Não faltam apostos para descrever o italiano Lapo Elkann: milionário, empresário, colecionador de carros, modelo da Gucci, solteiro cobiçado e um dos herdeiros do Grupo Fiat. Tem mais: ele é filho da condessa italiana Margherita de Pahlen e neto do lendário Gianni Agnelli, o maior empresário italiano do pós-guerra, morto em 2003. Juntas, as empresas comandadas pelo seu avô, entre elas a Fiat, a Ferrari e o time de futebol Juventus, de Turim, formam um império que faturou mais de US$ 80 bilhões em 2013. A sofisticada apresentação de Lapo, 37 anos, contrasta com seu estilo acessível e empreendedor.

Apesar do visual extravagante – como manda o figurino italiano –, o empresário é extremamente cordial e desapegado de suas origens nobres quando se trata de conduzir seus negócios. “Estou feliz por estar aqui”, disse à DINHEIRO o empresário. Lapo – ele prefere ser chamado pelo primeiro nome – desembarcou em São Paulo, na primeira semana de novembro, para inaugurar o escritório local da sua grife, a Italia Independent, criada em 2007 e que faturou € 25 milhões no ano passado. Lapo estava com uma bota ortopédica e uma cinta cervical devido a um acidente de moto que sofreu há dois meses, mas não se mostrou incomodado com uma entrevista de quase uma hora, antes de embarcar rumo a Londres.

- - - - - - -

## Enunciado 1
No texto sobre Lapo Elkann, atualize o trecho entre "Apesar do visual" e "rumo a Londres.", inclusive, trocando "moto" por "motocicleta".
## Enunciado 2
Reescreva de forma mais concisa o parágrafo do texto sobre Lapo Elkann iniciado por "Não faltam apostos", preservando seus fatos principais.
## Enunciado 3
Retome o texto sobre Lapo Elkann a partir do ponto em que ele termina.
As linhas seguintes provêm de outra fonte.

## Material de origem
- - - - - - -

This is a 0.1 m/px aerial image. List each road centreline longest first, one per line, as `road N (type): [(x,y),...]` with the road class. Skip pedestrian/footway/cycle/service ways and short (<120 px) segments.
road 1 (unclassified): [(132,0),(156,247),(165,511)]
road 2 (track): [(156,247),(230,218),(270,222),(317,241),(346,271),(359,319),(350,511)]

- - - - - - -

## Resultado 1
Apesar do visual extravagante – como manda o figurino italiano –, o empresário é extremamente cordial e desapegado de suas origens nobres quando se trata de conduzir seus negócios. “Estou feliz por estar aqui”, disse à DINHEIRO o empresário. Lapo – ele prefere ser chamado pelo primeiro nome – desembarcou em São Paulo, na primeira semana de novembro, para inaugurar o escritório local da sua grife, a Italia Independent, criada em 2007 e que faturou € 25 milhões no ano passado. Lapo estava com uma bota ortopédica e uma cinta cervical devido a um acidente de motocicleta que sofreu há dois meses, mas não se mostrou incomodado com uma entrevista de quase uma hora, antes de embarcar rumo a Londres.

## Resultado 2
O italiano Lapo Elkann, de 37 anos, é milionário, empresário, colecionador de carros, modelo da Gucci, solteiro cobiçado e um dos herdeiros do Grupo Fiat. Filho da condessa Margherita de Pahlen, é neto de Gianni Agnelli, o maior empresário italiano do pós-guerra, morto em 2003. As empresas comandadas por Agnelli, entre elas Fiat, Ferrari e Juventus, faturaram juntas mais de US$ 80 bilhões em 2013. A apresentação sofisticada de Lapo contrasta com seu estilo acessível e empreendedor.

## Resultado 3
“Tenho uma história de vida bastante agitada”, diz, em inglês, com um leve sotaque italiano. “Passei as últimas semanas viajando para firmar parcerias e promover minha marca.” O empresário nasceu cosmopolita. Em sua infância, morou em Londres, Paris e no Rio de Janeiro – razão pela qual é um poliglota e arranha um português. Em 2001, tornou-se assessor de Henry Kissinger, o homem que à frente do Departamento de Estado costurou o acordo de cessar-fogo entre os Estados Unidos e o Vietnã, nos anos de 1970. Em 2003, Lapo tornou-se diretor de marcas do Grupo Fiat.

“Nessa época, meu avô, Gianni, estava doente, com câncer”, diz. Naquele posto, coordenou campanhas importantes, como a reinvenção dos clássicos Punto e 500. Lapo não gosta de falar sobre as razões de sua saída da Fiat. Segundo ele, estava na hora de mudar. “Estava passando por um momento difícil na carreira”, diz. Questionado sobre o que se seriam essas dificuldades, ele desconversa. “Não gosto de falar de problemas, porque, uma vez que você resolve um, sempre aparece outro.” Dono de uma personalidade cativante e expansiva, Lapo, um típico metrossexual de cabelo e roupas impecáveis, teria de tudo para ser um bom diretor de comunicação do grupo familiar.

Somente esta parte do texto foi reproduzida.